• _Study material_:

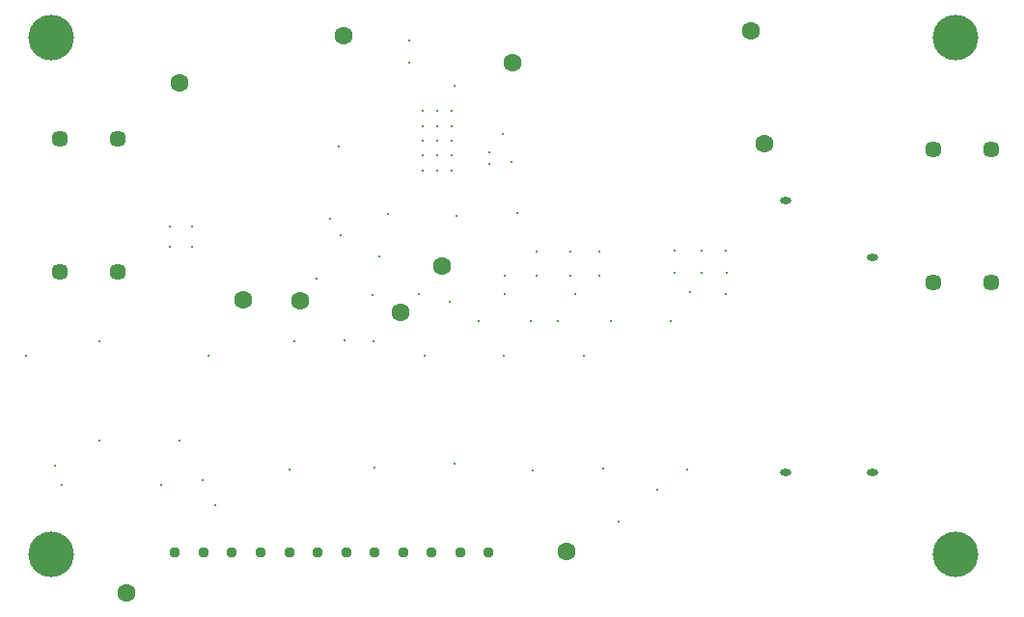
<source format=gbr>
%TF.GenerationSoftware,Altium Limited,Altium Designer,21.0.9 (235)*%
G04 Layer_Color=0*
%FSLAX45Y45*%
%MOMM*%
%TF.SameCoordinates,A479D27C-3FE7-47B0-89BC-BDD5A26E56ED*%
%TF.FilePolarity,Positive*%
%TF.FileFunction,Plated,1,2,PTH,Drill*%
%TF.Part,Single*%
G01*
G75*
%TA.AperFunction,ComponentDrill*%
%ADD67C,1.60000*%
%ADD68C,4.00000*%
%ADD69C,1.45000*%
%ADD70O,1.00000X0.60000*%
%ADD71C,0.95000*%
%TA.AperFunction,ViaDrill,NotFilled*%
%ADD72C,0.30000*%
D67*
X5950000Y960000D02*
D03*
X7690000Y4540000D02*
D03*
X2560000Y5070000D02*
D03*
X3120000Y3170000D02*
D03*
X4500000Y3060000D02*
D03*
X3620000Y3160000D02*
D03*
X7570000Y5530000D02*
D03*
X2090000Y590000D02*
D03*
X5480000Y5250000D02*
D03*
X4000000Y5490000D02*
D03*
X4860000Y3460000D02*
D03*
D68*
X1430000Y5470000D02*
D03*
X9370000D02*
D03*
X1430000Y930000D02*
D03*
X9370000D02*
D03*
D69*
X9680000Y4489984D02*
D03*
X9172000D02*
D03*
X2018001Y4580000D02*
D03*
X1510001D02*
D03*
X2018001Y3410000D02*
D03*
X1510001D02*
D03*
X9680000Y3319984D02*
D03*
X9172000D02*
D03*
D70*
X8642000Y1650000D02*
D03*
Y3540000D02*
D03*
X7880000Y4040000D02*
D03*
Y1650000D02*
D03*
D71*
X5020000Y950000D02*
D03*
X5270000D02*
D03*
X4770000D02*
D03*
X4520000D02*
D03*
X4270000D02*
D03*
X4020000D02*
D03*
X3770000D02*
D03*
X3520000D02*
D03*
X3270000D02*
D03*
X3020000D02*
D03*
X2770000D02*
D03*
X2520000D02*
D03*
D72*
X4690001Y4302500D02*
D03*
Y4822500D02*
D03*
Y4562500D02*
D03*
Y4692500D02*
D03*
X4820001Y4432500D02*
D03*
Y4302500D02*
D03*
X4950001Y4432500D02*
D03*
X4690001D02*
D03*
X4950001Y4302500D02*
D03*
X4820001Y4562500D02*
D03*
Y4692500D02*
D03*
Y4822500D02*
D03*
X4950001Y4692500D02*
D03*
Y4822500D02*
D03*
Y4562500D02*
D03*
X6240000Y3590000D02*
D03*
X6900000Y3400000D02*
D03*
Y3600000D02*
D03*
X5990000Y3590000D02*
D03*
X6240000Y3380000D02*
D03*
X4990000Y3900000D02*
D03*
X1525472Y1540000D02*
D03*
X4010000Y2810000D02*
D03*
X5520000Y3930000D02*
D03*
X7140000Y3600000D02*
D03*
X6870240Y2980000D02*
D03*
X6339760D02*
D03*
X5880241D02*
D03*
X5639760D02*
D03*
X5180241D02*
D03*
X4930000Y3150000D02*
D03*
X5280000Y4460000D02*
D03*
X7360000Y3400000D02*
D03*
X5280000Y4360000D02*
D03*
X7140000Y3400000D02*
D03*
X7350000Y3600000D02*
D03*
X5470000Y4380000D02*
D03*
X7040000Y3230000D02*
D03*
X7350000Y3220000D02*
D03*
X4577500Y5250000D02*
D03*
X6276948Y1686948D02*
D03*
X7009427Y1672158D02*
D03*
X3970000Y3730000D02*
D03*
X3960000Y4510000D02*
D03*
X2558999Y1928901D02*
D03*
X4270000Y1690000D02*
D03*
X3520000Y1680000D02*
D03*
X2470000Y3630000D02*
D03*
X2670000D02*
D03*
Y3810000D02*
D03*
X2470000D02*
D03*
X6410000Y1220000D02*
D03*
X4577500Y5440000D02*
D03*
X4973424Y5050000D02*
D03*
X5397396Y4626028D02*
D03*
X4250000Y3210000D02*
D03*
X1860000Y2806099D02*
D03*
X4970000Y1730000D02*
D03*
X2760000Y1580000D02*
D03*
X2872315Y1365052D02*
D03*
X3564000Y2806099D02*
D03*
X1470000Y1710000D02*
D03*
X5660000Y1670000D02*
D03*
X2400000Y1540000D02*
D03*
X4660000Y3220000D02*
D03*
X4388902Y3917500D02*
D03*
X5406999Y2675000D02*
D03*
X4707999D02*
D03*
X6107402Y2678270D02*
D03*
X4310000Y3550000D02*
D03*
X4263000Y2806099D02*
D03*
X3760000Y3350000D02*
D03*
X1860000Y1928901D02*
D03*
X2812999Y2675000D02*
D03*
X1213000Y2675000D02*
D03*
X3880000Y3880000D02*
D03*
X6750000Y1500000D02*
D03*
X5410000Y3220000D02*
D03*
X6030000D02*
D03*
X5990000Y3380000D02*
D03*
X5690000Y3590000D02*
D03*
Y3380000D02*
D03*
X5410000D02*
D03*
%TF.MD5,2e3b887135c6ad18af2d01f786b99366*%
M02*

</source>
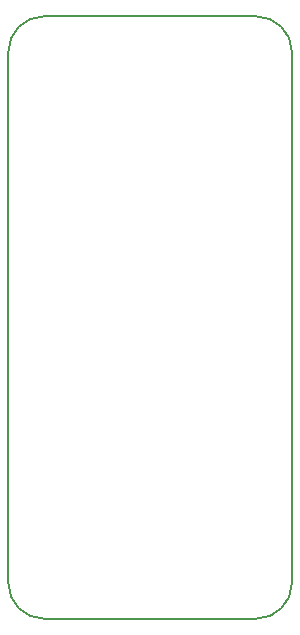
<source format=gbr>
G04 #@! TF.GenerationSoftware,KiCad,Pcbnew,5.1.6-c6e7f7d~86~ubuntu20.04.1*
G04 #@! TF.CreationDate,2020-05-31T05:55:26-07:00*
G04 #@! TF.ProjectId,glasgow-pmod,676c6173-676f-4772-9d70-6d6f642e6b69,rev?*
G04 #@! TF.SameCoordinates,PX90013c0PY44b6550*
G04 #@! TF.FileFunction,Profile,NP*
%FSLAX46Y46*%
G04 Gerber Fmt 4.6, Leading zero omitted, Abs format (unit mm)*
G04 Created by KiCad (PCBNEW 5.1.6-c6e7f7d~86~ubuntu20.04.1) date 2020-05-31 05:55:26*
%MOMM*%
%LPD*%
G01*
G04 APERTURE LIST*
G04 #@! TA.AperFunction,Profile*
%ADD10C,0.200000*%
G04 #@! TD*
G04 APERTURE END LIST*
D10*
X21000000Y50000D02*
G75*
G02*
X24000000Y-2950000I0J-3000000D01*
G01*
X0Y-2950000D02*
G75*
G02*
X3000000Y50000I3000000J0D01*
G01*
X3000000Y50000D02*
X21000000Y50000D01*
X24000000Y-47950000D02*
G75*
G02*
X21000000Y-50950000I-3000000J0D01*
G01*
X3000000Y-50950000D02*
G75*
G02*
X0Y-47950000I0J3000000D01*
G01*
X0Y-2950000D02*
X0Y-47950000D01*
X24000000Y-47950000D02*
X24000000Y-2950000D01*
X3000000Y-50950000D02*
X21000000Y-50950000D01*
M02*

</source>
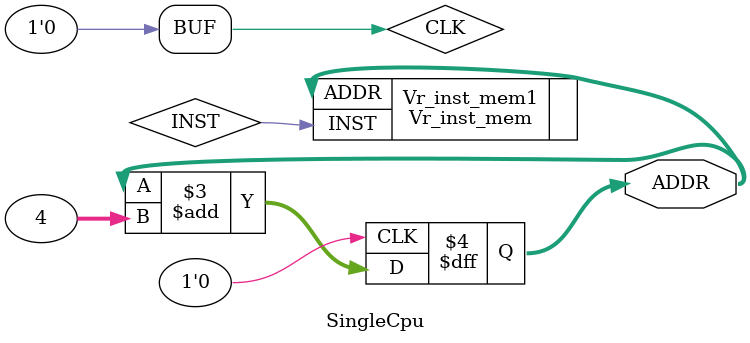
<source format=v>
module SingleCpu(ADDR);
    reg CLK;
    output reg [31:0] ADDR;


    Vr_inst_mem Vr_inst_mem1(.ADDR(ADDR), .INST(INST));



    always begin
        #6 CLK = 1;
        #4 CLK = 0;
    end

    always @(posedge CLK) begin
        ADDR = ADDR + 4;
    end




endmodule
</source>
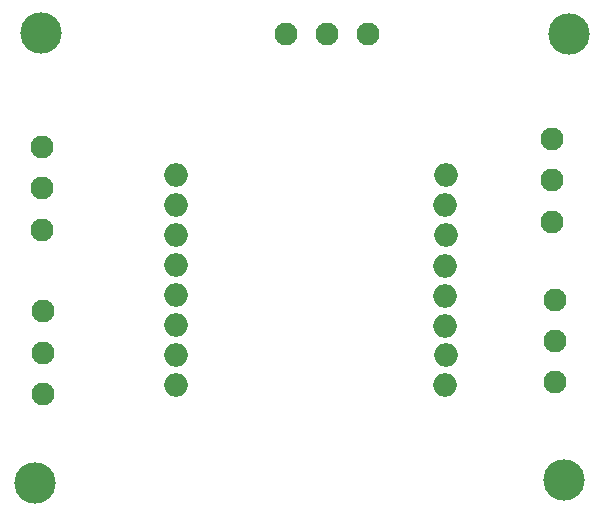
<source format=gbr>
%TF.GenerationSoftware,KiCad,Pcbnew,(7.0.0)*%
%TF.CreationDate,2023-06-11T09:55:09+03:00*%
%TF.ProjectId,C3 pico Breakout PCB,43332070-6963-46f2-9042-7265616b6f75,rev?*%
%TF.SameCoordinates,Original*%
%TF.FileFunction,Soldermask,Bot*%
%TF.FilePolarity,Negative*%
%FSLAX46Y46*%
G04 Gerber Fmt 4.6, Leading zero omitted, Abs format (unit mm)*
G04 Created by KiCad (PCBNEW (7.0.0)) date 2023-06-11 09:55:09*
%MOMM*%
%LPD*%
G01*
G04 APERTURE LIST*
%ADD10O,2.000000X2.000000*%
%ADD11C,1.950000*%
%ADD12C,3.500000*%
G04 APERTURE END LIST*
D10*
%TO.C,U2*%
X141182499Y-88509999D03*
X141172499Y-85969999D03*
X141172499Y-83419999D03*
X141182499Y-80889999D03*
X141172499Y-96119999D03*
X141212499Y-91039999D03*
X141182499Y-93579999D03*
X163992499Y-91069999D03*
X163982499Y-88529999D03*
X163982499Y-85999999D03*
X164012499Y-83439999D03*
X163992499Y-80899999D03*
X164002499Y-78329999D03*
X141162499Y-78349999D03*
X164002499Y-93559999D03*
X163992499Y-96109999D03*
%TD*%
D11*
%TO.C,J1*%
X129857500Y-75960000D03*
X129857500Y-79460000D03*
X129857500Y-82960000D03*
%TD*%
%TO.C,J4*%
X173307500Y-95870000D03*
X173307500Y-92370000D03*
X173307500Y-88870000D03*
%TD*%
%TO.C,J2*%
X129937500Y-89850000D03*
X129937500Y-93350000D03*
X129937500Y-96850000D03*
%TD*%
%TO.C,J5*%
X172987500Y-82270000D03*
X172987500Y-78770000D03*
X172987500Y-75270000D03*
%TD*%
D12*
%TO.C,H3*%
X174000000Y-104125000D03*
%TD*%
%TO.C,H1*%
X129750000Y-66300000D03*
%TD*%
%TO.C,H2*%
X174425000Y-66375000D03*
%TD*%
D11*
%TO.C,J3*%
X157477500Y-66420000D03*
X153977500Y-66420000D03*
X150477500Y-66420000D03*
%TD*%
D12*
%TO.C,H4*%
X129250000Y-104400000D03*
%TD*%
M02*

</source>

• _Your goal_: In the entries above, find each line with the word "FileFunction" and return it.

• _Result for this exercise_:
%TF.FileFunction,Plated,1,2,PTH,Drill*%
G04 #@! TF.FileFunction,Profile,NP*
%TF.FileFunction,Soldermask,Bot*%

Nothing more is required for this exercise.